Князь еще посидел некоторое время в одиночестве, бороду пощипал, оценивая с разных сторон беседу с митрополитом и, придя к выводу, что владыко все-таки не прав, протестуя против великокняжеских уставов, поднялся из-за стола и медленно направился в светлицу к дочери Евпраксии. Теперь он должен был сказать ей о тех переменах в ее судьбе, кои ждут ее, ежели ей приглянется жених.

Княжна и княжич играли в какую-то игру, кою сами и придумали. Они весело смеялись, кричали, бегали по покою. Когда же на пороге появился отец, замерли и вместе поклонились ему.

– Батюшка, не вини нас, что резвились, – сказала Евпраксия. – Занятно было.

Всеволод подошел к Ростиславу, коснулся его густых русых волос.

– Иди, сынок, спать, а у нас тут важная справа.

Ростислав ушел. Князь сел у оконца на скамью, застеленную алым бархатом. Солнце уже садилось за дальним лесом. Его низкие лучи через венецианское стекло заливали светлицу розовым светом. Евпраксия стояла напротив отца, вся освещенная солнцем. Большие серые, как у матушки, глаза играли помимо ее воли, на розовых губах застыла улыбка. Руки ее теребили косу, которая лежала на груди, уже обозначивающей девичью прелесть.

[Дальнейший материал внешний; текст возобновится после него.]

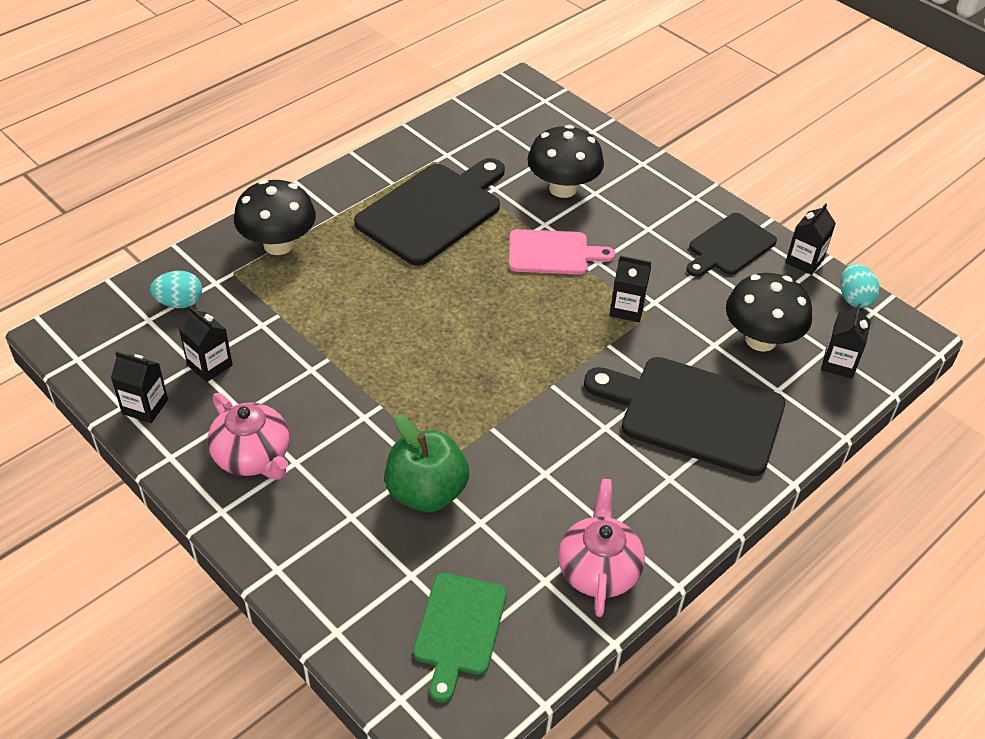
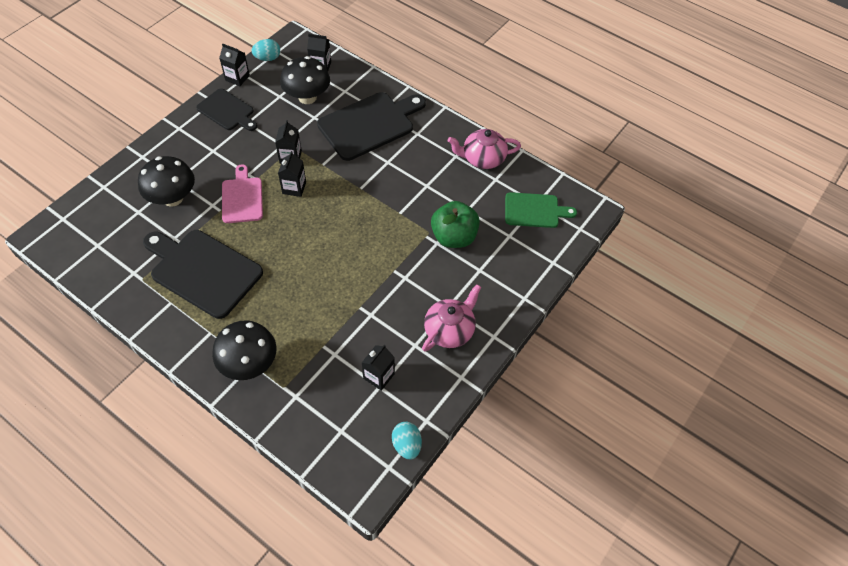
camera: 100 degrees left, 10 degrees up
(145, 407) = (423, 405): black carton -> black carton (294, 188)
(180, 303) = (321, 414): turquoise egg -> turquoise egg (407, 445)
(694, 413) = (369, 124): black cutting board -> black cutting board turned 135 degrees counterclockwise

– Слушай батюшку со вниманием, отроковица. Почему я увез тебя из Киева? Да потому что Вартеслав привез в стольный град послов германских и жениха с ними кровей королевских, именем маркграфа Генриха. Вот и хочу знать, родимая, как ты исполнишь волю батюшки?

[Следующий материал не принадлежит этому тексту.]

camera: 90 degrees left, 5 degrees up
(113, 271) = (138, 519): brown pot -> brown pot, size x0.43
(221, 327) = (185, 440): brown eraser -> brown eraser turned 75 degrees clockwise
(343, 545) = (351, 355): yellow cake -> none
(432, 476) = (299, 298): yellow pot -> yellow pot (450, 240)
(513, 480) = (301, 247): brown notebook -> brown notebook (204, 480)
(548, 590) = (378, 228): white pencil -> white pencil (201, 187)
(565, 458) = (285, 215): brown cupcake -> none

Краски на лице Евпраксии поугасли, и она покорно ответила:

– Мне ли тебе перечить, батюшка. Только ведь я недолетка и в семеюшки не гожусь.

– Верно. Да подрастешь до венчания. Так уж ноне в Европах принято.

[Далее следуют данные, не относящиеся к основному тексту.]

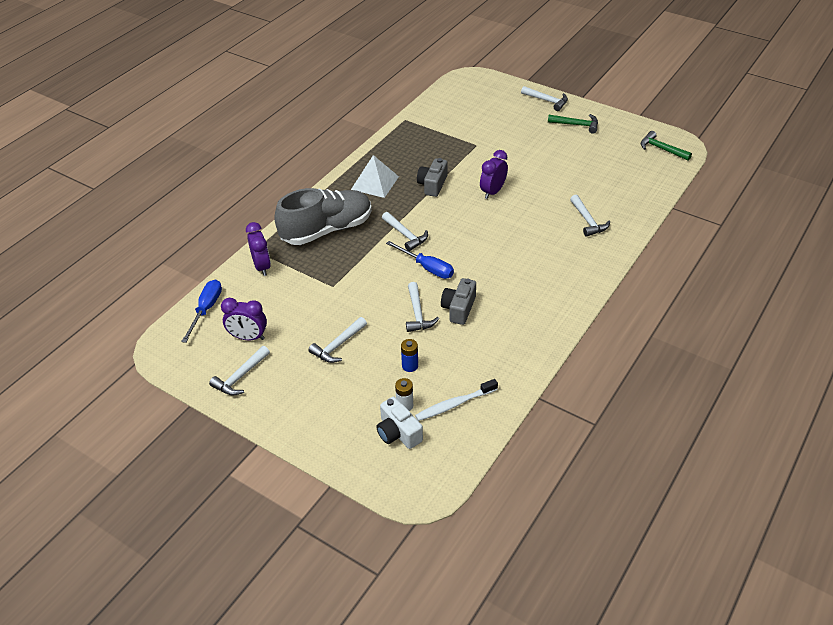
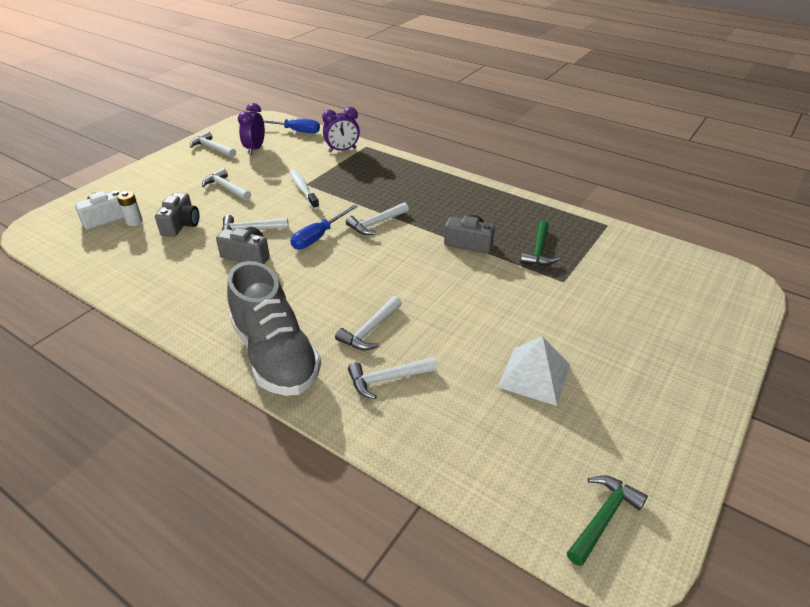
camera: 90 degrees right, 5 degrees down
(327, 230) = (390, 179): grey shoe -> grey shoe (275, 355)
(375, 183) = (471, 204): white pyramid -> white pyramid (534, 375)
(410, 366) = (181, 225): blue battery -> grey camera
(455, 404) = (117, 249): white toothbrush -> white toothbrush (303, 189)
(492, 192) = (456, 290): purple clock -> none
(547, 101) = (714, 364): white hammer -> white hammer (370, 330)
(576, 125) = (650, 395): green hammer -> green hammer (538, 251)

– Глянуть бы глазком, батюшка, кому служить буду.

– Глянешь. И приневоливать не сочту нужным, коль душа лик его не примет. Ведомо мне, что за жизнь с несердешным.

– Родимый батюшка, вечно молю Бога за твое милосердие ко мне. Я же токмо любовью могу отплатить тебе. – И Евпраксия шагнула к отцу, опустилась на колени, припала грудью к его ногам. Но смотрела на отца по-прежнему весело играющими глазами.

«Господи, ты и на смертном одре останешься горящей свечой», – подумал Всеволод и приласкал дочь.

В Киев они вернулись уже в густых сумерках майского вечера. На теремном дворе было пустынно. Лишь стражи несли службу да двое княжиих мужей то ли ждали великого князя, то ли праздно вкушали майскую благодать. То были воевода Богуслав и дворецкий Василько.

– Князь-батюшка, послы-то заждались, – сказал Василько, подойдя к Всеволоду. – Да нетерпеливы уж больно.

– Подождут. Одним днем большую справу не решают. – Он посмотрел на колесницу, увидел, как из нее вышла Евпраксия и убежала во дворец. Спросил дворецкого: – Жениха-то рассмотрели?

Однако ответил воевода Богуслав.

– Высок и худ, аки жердь, – усмехнулся он. – А ликом – ангел.